Which lines below fall between the one containing "For every layout" and the one containing "text_box [1188, 1049, 1282, 1102]"? Repeat them exactly, counting both of those lines, and add nothing else.

■ ■ ■ ■

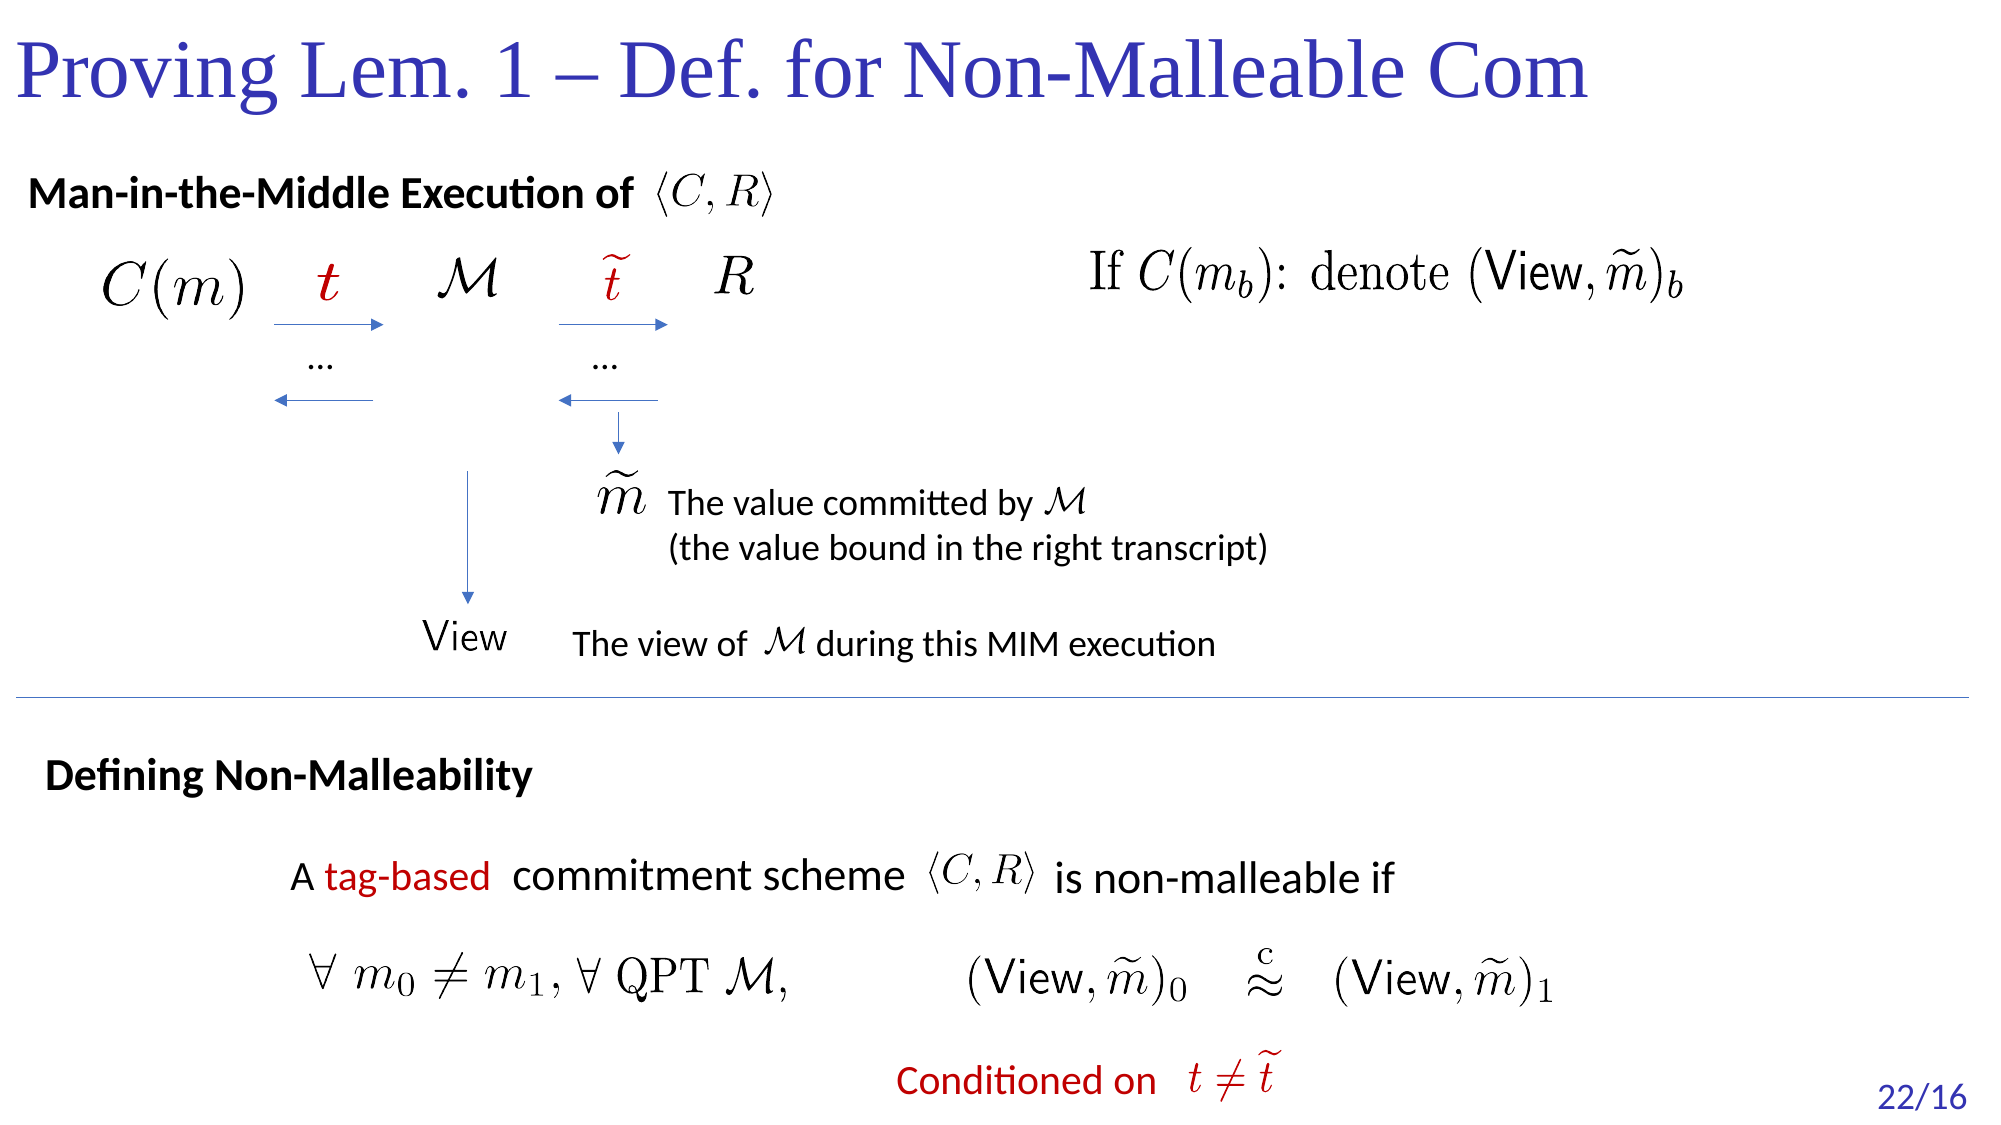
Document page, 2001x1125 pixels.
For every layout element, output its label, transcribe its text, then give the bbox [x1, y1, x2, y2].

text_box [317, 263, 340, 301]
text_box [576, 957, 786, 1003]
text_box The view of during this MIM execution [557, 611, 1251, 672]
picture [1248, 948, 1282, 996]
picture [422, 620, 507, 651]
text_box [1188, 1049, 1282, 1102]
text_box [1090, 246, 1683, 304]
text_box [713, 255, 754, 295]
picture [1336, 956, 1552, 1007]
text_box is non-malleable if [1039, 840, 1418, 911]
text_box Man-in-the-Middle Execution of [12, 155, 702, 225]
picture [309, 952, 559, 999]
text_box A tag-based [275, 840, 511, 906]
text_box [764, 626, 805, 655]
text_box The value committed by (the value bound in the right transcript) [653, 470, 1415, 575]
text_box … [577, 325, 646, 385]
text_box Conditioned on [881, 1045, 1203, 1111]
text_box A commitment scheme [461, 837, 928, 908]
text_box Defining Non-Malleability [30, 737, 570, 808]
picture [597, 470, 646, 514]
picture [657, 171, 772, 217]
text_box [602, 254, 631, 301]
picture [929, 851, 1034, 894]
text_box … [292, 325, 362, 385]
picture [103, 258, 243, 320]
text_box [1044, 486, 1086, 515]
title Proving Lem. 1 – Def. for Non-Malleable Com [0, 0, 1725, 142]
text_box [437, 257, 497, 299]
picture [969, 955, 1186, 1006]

■ ■ ■ ■

Response to this exercise ::
For every layout element, output its label, transcribe its text, then give the bbox [x1, y1, x2, y2].

text_box [317, 263, 340, 301]
text_box [576, 957, 786, 1003]
text_box The view of during this MIM execution [557, 611, 1251, 672]
picture [1248, 948, 1282, 996]
picture [422, 620, 507, 651]
text_box [1188, 1049, 1282, 1102]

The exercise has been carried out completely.